MK Avigdor Lieberman, chairman of the Israel Our Home Knesset faction, participated in a Ynet internet forum Sunday, which was focused primarily on the current crisis on the northern border. "Our law enforcement system has gone bankrupt given the fact that Arab MKs who openly support Nasrallah are not put on trial," he said. He chose not to address questions regarding Qana.
Lieberman was asked by one ynet reader "if he thinks that Knesset members who support Nasrallah deserve to be in the Knesset." Lieberman responded that "This is a rhetorical question, hence the answer is clear. In no sane country can you see this phenomenon of members of parliament who support the enemy during wartime. In the United States, there could be no Senate member who supported Bin Laden and, in Russia, no parliament member who supported Chechnyan rebels."
"The law for the prevention of terror is clear and it allows us to try most of the Arab MKs who spoke in support of Nasrallah and justified the kidnap of Israeli soldiers and so it. This means that the law is not dealing with these cases and putting these men on trial; our law enforcement system has gone bankrupt," he continued.
"All attempts to complain to the police in these cases or appeal to the attorney-general were rejected. Even when the attorney-general agreed to begin such a process, the High Court of Justice stopped it.
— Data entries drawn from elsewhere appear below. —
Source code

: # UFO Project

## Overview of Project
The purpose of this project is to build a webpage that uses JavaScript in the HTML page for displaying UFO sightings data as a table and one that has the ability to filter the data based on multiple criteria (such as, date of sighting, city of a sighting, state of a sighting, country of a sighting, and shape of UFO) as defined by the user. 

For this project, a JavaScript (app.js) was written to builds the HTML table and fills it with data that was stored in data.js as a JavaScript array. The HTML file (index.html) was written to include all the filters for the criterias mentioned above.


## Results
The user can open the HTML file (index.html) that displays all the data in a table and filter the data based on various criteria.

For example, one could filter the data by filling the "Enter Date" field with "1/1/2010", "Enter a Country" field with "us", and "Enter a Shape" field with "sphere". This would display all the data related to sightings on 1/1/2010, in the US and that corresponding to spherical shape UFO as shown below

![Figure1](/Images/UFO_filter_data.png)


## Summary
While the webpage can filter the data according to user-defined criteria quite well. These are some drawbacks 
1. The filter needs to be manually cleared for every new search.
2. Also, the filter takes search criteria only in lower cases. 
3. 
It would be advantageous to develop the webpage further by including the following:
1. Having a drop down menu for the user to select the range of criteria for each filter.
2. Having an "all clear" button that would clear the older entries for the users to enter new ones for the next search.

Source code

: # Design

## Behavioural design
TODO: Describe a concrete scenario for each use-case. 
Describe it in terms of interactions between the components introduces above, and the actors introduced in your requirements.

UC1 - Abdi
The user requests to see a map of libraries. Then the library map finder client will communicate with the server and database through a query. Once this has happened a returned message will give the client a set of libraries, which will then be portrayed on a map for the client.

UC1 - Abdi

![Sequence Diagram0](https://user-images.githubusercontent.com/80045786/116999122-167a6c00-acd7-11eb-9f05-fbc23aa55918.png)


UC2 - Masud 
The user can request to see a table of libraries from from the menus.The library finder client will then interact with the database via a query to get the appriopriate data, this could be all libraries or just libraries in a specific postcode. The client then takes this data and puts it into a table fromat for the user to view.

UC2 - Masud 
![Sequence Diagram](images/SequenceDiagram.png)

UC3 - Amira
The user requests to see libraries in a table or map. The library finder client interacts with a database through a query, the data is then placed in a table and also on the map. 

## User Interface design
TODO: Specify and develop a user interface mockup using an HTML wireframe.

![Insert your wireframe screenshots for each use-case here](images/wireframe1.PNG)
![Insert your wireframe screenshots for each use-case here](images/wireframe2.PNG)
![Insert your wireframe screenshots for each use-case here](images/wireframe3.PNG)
This situation demands a drastic legal change and I hope that we'll take care of this in the upcoming winter Knesset session."
'Hizbullah strongest military force in Lebanon'
Another ynet reader posed the question: "Would the assassination of Nasrallah be a good thing?" Lieberman answered that this war has four clear objectives: Return of the kidnapped soldiers, disarmament of Hizbullah, removal of long-range missiles from Lebanon, and deployment of the Lebanese armed forces from the Litani south to the border.
"The assassination of Nasrallah is secondary compared to these objectives, because it is clear that another Nasrallah will merely pop up in his place and that Hizbullah will continue to function as a terror organization with thousands of operatives and thousands of missiles," he said.
A third reader asked if there's a chance that Hizbullah could succeed in triggering a revolution in Lebanon. Lieberman explained that "sadly, in recent years, Hizbullah has become the strongest military force in Lebanon. Moreover, its stamina in this conflict has made it a very popular source, which enjoys increasing support, and not only among the Shiite population. The Middle East belongs to the strong and the tough and, as long as Hizbullah will prove that they're strong, they'll be more popular."
"A scenario in which the conflict ends with a ceasefire without the disarmament of Hizbullah is a scenario that could definitely bring about Syrian or Iranian control of Lebanon via Hizbullah. The danger in such a case is twofold: both in the eyes of Iran and Syria, and also in the eyes of the US, we will cease to be an asset and become a burden, with all of the implications of such a transformation," he concluded.